I can’t express how I felt, just to say that was another experience that showed me the trueness of God’s love. I had been able to deflect the pain of thoughts of her during the first three months of sobriety by relying on my inner strength. But here God put me in a situation where I HAD to face it directly, and I HAD to make a choice. I chose Him.
As to the pain of when thoughts of her emerge, that also has subsided. Thoughts still occur, and I’m not sure why. Maybe back then I had programmed myself to think of her often, all those days and, even worse, the lonely nights when all I wanted was her back. Maybe you never stop thinking about your first love. Regardless of the reason, I am glad that we both found love and happy lives again, that we are brother and sister in Christ, and that I am free from the chains of alcohol to deal with the pain, because I have given the pain to God.
That is the most powerful reason why I continue my sobriety trek, not just because of the physical or mental benefits, but because I was given the choice to repent, and I did. Repent is the correct word, as it is a sin for a believer to turn from God, which is what I was doing with my alcohol habit. We as Christ-followers are not called to be so part time; we are to live our life for Christ. Jesus is not just our Savior; Jesus is Lord of our lives.
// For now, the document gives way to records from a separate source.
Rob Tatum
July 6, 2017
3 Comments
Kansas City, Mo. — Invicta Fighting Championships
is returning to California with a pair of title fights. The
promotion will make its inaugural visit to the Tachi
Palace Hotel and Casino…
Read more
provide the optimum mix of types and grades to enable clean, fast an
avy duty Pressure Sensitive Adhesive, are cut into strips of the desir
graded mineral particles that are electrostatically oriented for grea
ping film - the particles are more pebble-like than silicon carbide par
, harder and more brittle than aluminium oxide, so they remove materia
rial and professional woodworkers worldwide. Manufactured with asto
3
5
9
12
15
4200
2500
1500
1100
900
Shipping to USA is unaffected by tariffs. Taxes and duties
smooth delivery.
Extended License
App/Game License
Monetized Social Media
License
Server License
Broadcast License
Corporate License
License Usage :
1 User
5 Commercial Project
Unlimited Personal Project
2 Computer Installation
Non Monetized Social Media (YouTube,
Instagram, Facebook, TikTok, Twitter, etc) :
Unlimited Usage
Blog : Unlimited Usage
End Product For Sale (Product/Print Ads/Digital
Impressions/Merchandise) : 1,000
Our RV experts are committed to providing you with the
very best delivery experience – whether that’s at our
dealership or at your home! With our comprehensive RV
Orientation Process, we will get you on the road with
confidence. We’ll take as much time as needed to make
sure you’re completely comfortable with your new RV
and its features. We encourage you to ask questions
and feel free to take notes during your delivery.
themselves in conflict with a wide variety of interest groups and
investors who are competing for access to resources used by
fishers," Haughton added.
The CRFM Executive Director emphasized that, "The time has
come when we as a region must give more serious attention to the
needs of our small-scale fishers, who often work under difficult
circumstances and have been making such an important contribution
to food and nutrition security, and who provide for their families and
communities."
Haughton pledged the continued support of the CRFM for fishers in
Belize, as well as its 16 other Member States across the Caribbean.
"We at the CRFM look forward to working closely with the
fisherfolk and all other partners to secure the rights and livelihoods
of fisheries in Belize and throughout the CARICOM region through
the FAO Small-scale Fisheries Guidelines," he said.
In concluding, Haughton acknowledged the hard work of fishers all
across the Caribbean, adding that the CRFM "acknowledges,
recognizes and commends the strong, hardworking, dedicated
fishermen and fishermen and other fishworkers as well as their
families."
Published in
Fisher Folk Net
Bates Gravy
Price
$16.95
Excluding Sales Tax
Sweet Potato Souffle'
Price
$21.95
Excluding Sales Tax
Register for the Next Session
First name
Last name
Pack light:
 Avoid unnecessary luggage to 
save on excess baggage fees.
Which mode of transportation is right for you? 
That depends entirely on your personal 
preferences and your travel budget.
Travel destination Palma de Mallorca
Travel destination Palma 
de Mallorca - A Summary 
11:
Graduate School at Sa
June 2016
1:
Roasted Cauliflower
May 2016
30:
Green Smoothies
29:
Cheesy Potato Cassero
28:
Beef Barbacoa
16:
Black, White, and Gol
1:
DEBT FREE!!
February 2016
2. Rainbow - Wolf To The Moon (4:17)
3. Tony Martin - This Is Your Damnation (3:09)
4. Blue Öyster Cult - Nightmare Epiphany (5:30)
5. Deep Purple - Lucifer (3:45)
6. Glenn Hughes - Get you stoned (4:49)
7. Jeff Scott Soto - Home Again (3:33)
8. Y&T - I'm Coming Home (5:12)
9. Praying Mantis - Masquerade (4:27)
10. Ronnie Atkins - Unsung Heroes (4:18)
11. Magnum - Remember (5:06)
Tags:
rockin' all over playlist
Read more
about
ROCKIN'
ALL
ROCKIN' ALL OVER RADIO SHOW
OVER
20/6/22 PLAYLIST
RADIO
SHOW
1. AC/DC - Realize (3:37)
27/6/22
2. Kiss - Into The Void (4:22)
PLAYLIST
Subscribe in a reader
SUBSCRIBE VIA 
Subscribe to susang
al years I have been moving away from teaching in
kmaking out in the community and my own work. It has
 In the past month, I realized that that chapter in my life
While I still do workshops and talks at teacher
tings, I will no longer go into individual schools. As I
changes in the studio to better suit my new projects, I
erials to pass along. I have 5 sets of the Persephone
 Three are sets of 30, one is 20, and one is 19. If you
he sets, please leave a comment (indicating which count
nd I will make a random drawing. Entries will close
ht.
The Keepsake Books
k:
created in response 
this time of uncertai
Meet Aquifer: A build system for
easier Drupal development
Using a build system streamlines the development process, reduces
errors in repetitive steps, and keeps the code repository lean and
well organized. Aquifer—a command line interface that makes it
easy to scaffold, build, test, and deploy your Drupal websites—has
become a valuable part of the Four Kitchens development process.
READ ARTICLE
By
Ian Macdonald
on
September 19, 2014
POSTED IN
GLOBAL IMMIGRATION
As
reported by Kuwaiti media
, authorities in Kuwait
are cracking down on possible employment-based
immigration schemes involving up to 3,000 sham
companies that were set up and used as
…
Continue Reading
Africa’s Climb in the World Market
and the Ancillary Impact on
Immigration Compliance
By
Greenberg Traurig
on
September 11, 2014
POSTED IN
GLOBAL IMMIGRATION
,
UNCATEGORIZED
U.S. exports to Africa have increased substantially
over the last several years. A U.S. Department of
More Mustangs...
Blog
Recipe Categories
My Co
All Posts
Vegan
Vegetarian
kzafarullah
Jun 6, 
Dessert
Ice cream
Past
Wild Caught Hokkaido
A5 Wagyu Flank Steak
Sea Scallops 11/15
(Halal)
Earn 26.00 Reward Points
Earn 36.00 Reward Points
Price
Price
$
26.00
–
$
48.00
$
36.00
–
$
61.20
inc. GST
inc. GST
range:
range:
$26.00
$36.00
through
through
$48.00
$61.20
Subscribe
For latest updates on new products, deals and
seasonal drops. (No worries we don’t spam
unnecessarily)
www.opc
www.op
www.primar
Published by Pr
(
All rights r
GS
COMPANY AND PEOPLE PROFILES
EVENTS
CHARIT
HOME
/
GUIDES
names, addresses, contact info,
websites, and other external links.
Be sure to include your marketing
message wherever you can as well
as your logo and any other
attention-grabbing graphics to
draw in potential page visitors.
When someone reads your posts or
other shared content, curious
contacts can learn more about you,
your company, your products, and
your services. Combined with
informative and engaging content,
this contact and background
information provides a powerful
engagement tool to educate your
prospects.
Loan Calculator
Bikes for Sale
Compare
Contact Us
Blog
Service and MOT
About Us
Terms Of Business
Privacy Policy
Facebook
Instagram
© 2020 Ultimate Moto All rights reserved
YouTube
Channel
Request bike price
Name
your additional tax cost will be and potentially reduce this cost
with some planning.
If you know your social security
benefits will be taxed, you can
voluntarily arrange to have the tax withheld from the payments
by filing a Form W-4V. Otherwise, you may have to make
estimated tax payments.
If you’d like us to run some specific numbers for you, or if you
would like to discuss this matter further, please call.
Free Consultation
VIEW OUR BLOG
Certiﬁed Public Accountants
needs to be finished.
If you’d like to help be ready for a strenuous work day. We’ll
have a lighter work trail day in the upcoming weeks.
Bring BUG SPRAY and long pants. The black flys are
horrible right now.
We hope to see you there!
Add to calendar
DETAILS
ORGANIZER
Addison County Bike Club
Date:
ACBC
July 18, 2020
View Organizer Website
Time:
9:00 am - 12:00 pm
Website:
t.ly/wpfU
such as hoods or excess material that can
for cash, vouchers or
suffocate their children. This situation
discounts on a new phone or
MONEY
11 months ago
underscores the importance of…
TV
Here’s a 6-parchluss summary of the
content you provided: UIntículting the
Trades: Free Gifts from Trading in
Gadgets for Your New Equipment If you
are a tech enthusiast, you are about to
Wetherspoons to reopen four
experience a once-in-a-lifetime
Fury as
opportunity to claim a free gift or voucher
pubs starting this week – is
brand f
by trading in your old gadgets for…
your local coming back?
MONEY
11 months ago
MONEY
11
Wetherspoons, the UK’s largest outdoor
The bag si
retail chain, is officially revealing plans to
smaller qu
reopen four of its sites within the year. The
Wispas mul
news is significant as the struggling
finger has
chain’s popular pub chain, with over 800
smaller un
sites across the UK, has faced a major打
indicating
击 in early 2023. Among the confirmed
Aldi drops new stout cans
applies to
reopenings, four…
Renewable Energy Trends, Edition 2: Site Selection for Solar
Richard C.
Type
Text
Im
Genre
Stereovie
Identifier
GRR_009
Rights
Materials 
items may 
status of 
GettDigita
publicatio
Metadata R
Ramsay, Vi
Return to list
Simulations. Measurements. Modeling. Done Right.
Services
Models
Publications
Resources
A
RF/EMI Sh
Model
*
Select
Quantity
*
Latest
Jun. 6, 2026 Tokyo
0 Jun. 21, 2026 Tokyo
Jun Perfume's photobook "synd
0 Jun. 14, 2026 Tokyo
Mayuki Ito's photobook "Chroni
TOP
Turning the pain over to God strengthened an already solid marriage. Vicki, my wife of 15 years, helped me in my faith journey. Without her, I may not had arrived at the point where I could give make that choice. Therefore, without her, I might have taken that drink to dull the pain in Buffalo. I believe there are very powerful reasons why our lives touched as well, and this is one of them.
Finally
If you’re struggling with alcohol, perhaps you realize you’re using it to medicate as I did or maybe it’s stronger, a physical addiction, and you want to seek help but don’t know how, the most important step is the first one, making a move. It can be any move: reaching out to a friend, a pastor, your spouse, and so on. You are not alone. Even in the darkest of lows, God walks with us. All we have to do is turn to Him.